:: TEXTE ::

Son premier point d’insatisfaction concerna le rendu formel. Il est aisé de deviner, par exemple à la lumière de la garde-robe réduite au noir et blanc de Julie, que le réalisateur avait l’intention de jouer sur la symbolique chromatique. Très vite, toutefois, en observant le travail de Raoul Coutard, Truffaut déchante : les premières scènes tournées lui semblent fades, sous-éclairées. Coutard, personnage intransigeant s’il en était, se braque, et les deux hommes se disputent. Pendant toute la durée du tournage, cette relation conflictuelle avec Coutard accapara et épuisa Truffaut, qui ne put guère se consacrer aux autres techniciens... ou aux comédiens. Jeanne Moreau se trouva alors non seulement délaissée (elle qui avait, sur Jules et Jim, tant goûté l’ambiance et la liberté d’improvisation, devait ici se contenter de directions lapidaires), mais dut, qui plus est, endosser à la place de Truffaut l’accompagnement des autres comédiens, notamment masculins : « C’était à moi de prendre en charge et de rassurer l’individu que j’allais assassiner... » Truffaut avait initialement pensé tourner La Mariée... pour aider Jeanne Moreau, et voilà que c’est elle qui le secourait. En conséquence de quoi, la comédienne s’épuise, ses traits se marquent... et elle n’apparaît pas à l’écran aussi belle que ce dont le cinéaste avait rêvé, raison supplémentaire du désamour radical éprouvé ensuite par Truffaut envers son propre film.


Par ailleurs, il faudra un certain temps au cinéaste pour comprendre ce qu’impliquaient ses modifications dans la trame du récit d’Irish, notamment sur la question de la responsabilité des victimes de Julie. Sa réaction fut largement disproportionnée, en ce qu’il estima que son film légitimait la loi du talion. Là encore, on peut considérer que le personnage de Julie est suffisamment abstrait, et que l’approche morale des cinq hommes suffisamment complexe, pour ne pas réduire le film à un discours simpliste.

:::
:: DONNÉES EXTRAITES ::

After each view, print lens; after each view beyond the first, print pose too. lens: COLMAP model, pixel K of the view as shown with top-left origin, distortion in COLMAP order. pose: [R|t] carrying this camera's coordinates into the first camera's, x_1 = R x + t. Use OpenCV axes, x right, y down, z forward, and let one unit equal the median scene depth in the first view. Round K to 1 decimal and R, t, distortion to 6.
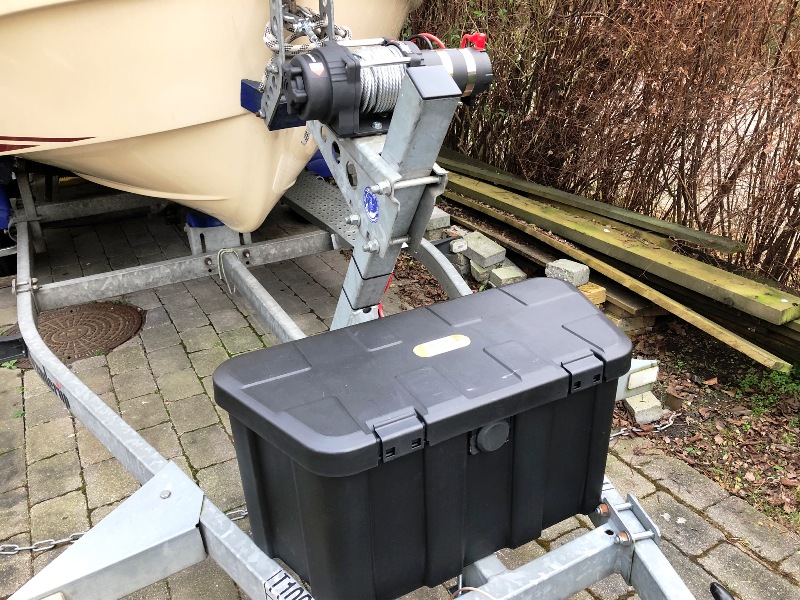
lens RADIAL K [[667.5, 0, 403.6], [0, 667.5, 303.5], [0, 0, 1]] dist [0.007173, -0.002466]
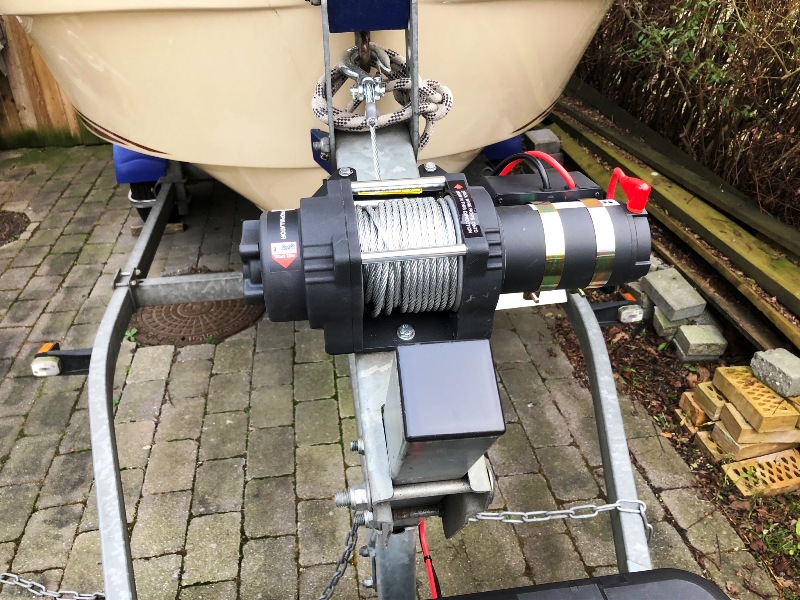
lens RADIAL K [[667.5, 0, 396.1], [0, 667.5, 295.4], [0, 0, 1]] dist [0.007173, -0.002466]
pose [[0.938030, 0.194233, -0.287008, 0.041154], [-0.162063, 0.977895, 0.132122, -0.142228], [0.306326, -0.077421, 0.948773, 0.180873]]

:::
:: DONNÉES EXTRAITES ::

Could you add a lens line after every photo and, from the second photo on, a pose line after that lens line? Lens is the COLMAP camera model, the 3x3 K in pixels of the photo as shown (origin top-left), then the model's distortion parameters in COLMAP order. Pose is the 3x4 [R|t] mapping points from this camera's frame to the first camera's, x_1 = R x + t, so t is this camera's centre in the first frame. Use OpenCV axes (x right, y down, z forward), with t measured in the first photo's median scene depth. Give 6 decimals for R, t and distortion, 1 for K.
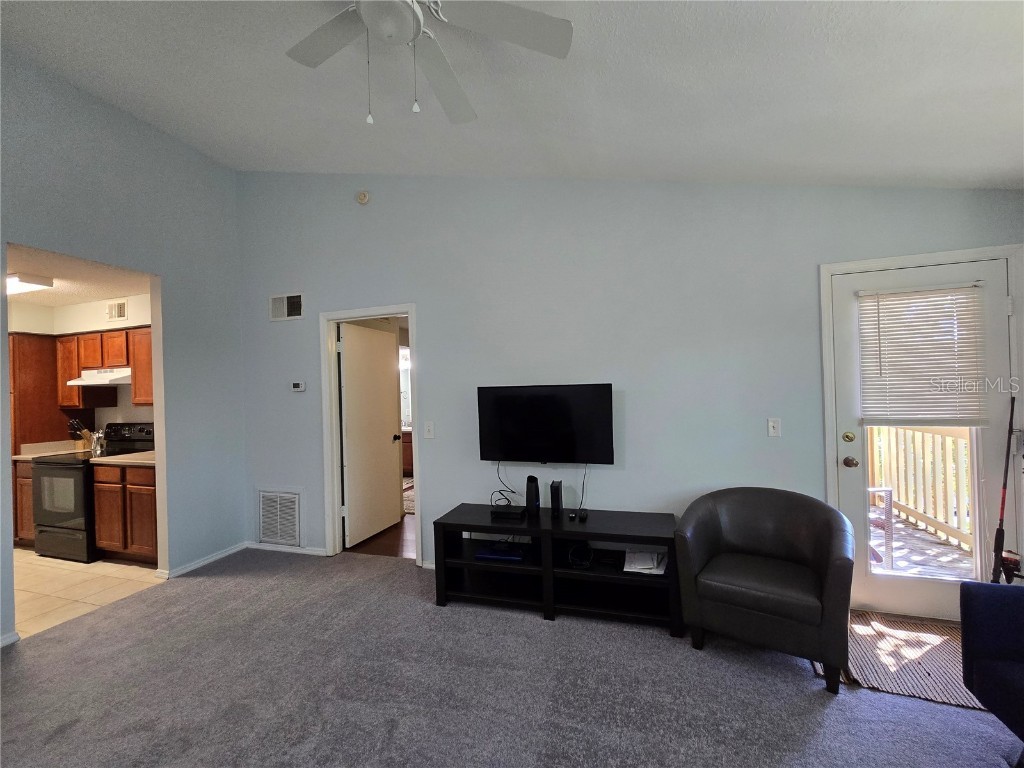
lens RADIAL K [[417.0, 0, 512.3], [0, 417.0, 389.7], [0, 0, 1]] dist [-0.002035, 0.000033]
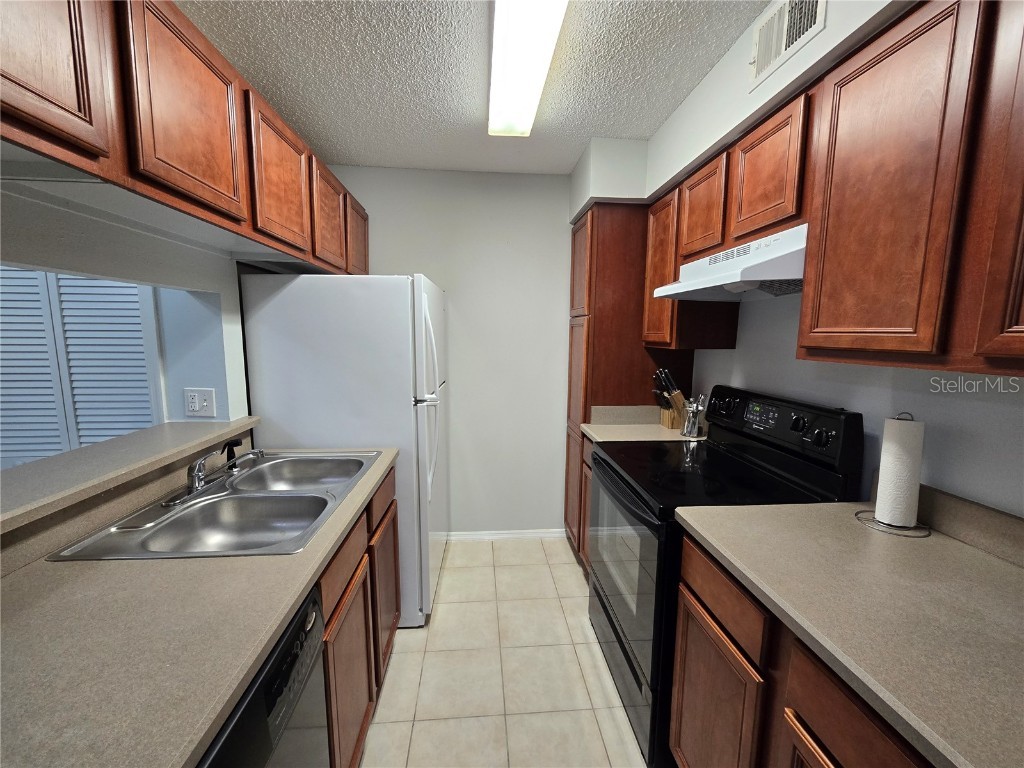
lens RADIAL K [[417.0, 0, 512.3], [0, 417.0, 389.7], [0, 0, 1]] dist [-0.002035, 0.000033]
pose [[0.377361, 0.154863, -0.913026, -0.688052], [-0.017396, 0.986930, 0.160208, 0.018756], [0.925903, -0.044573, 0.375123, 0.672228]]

:::
:: DONNÉES EXTRAITES ::

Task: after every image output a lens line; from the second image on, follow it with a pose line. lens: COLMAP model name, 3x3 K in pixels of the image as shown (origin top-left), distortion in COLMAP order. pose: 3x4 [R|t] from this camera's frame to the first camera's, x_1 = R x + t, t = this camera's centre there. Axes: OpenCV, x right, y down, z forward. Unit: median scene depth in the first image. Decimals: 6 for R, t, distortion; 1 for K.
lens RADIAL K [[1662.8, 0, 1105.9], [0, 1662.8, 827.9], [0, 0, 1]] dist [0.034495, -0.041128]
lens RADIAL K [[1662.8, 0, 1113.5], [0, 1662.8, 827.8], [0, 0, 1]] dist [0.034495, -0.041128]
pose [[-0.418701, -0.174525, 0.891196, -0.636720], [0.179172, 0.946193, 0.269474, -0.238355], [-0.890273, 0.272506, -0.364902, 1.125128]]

:::

◆ TRAVAIL DEMANDÉ
(a) Dites si chacune des affirmations suivantes s'accorde avec le texte sur Truffaut et son film, en répondant par oui ou par non et en citant les mots décisifs du texte. (i) Truffaut trouva les premières scènes tournées trop éclairées. (ii) Jeanne Moreau dut accompagner les autres comédiens à la place de Truffaut. (iii) Truffaut estima que son film légitimait la loi du talion.
(b) Poursuivez le texte sur Truffaut et son film à la suite de sa dernière phrase.
Les entrées ne jouent aucun rôle ici.

◆ RÉPONSES DE L'EXERCICE
(a)
(i) Non : « les premières scènes tournées lui semblent fades, sous-éclairées ».
(ii) Oui : « dut, qui plus est, endosser à la place de Truffaut l’accompagnement des autres comédiens ».
(iii) Oui : « il estima que son film légitimait la loi du talion ».

(b)
La dernière raison, mais pas la moindre (nous l’avons dit, la vie de l’homme n’est pas dissociable de son travail), qui acheva de faire de La Mariée était en noir un souvenir douloureux dans la mémoire de François Truffaut fut la tragique disparition, pendant la période du tournage, de François Dorléac, à l’âge de 25 ans. Truffaut rêvait de retravailler avec la comédienne, qu’il avait dirigée dans La Peau douce, et avec laquelle il avait gardé une grande complicité. Pour Truffaut, La Mariée était en noir restait le film dans lequel il n’avait pas su utiliser Bernard Herrmann, pour lequel il avait trahi la beauté de Jeanne Moreau, dans lequel il n’avait pas réussi à dire ce qu’il voulait dire, et durant lequel il avait perdu sa "Framboise"... Cela faisait beaucoup pour un seul homme.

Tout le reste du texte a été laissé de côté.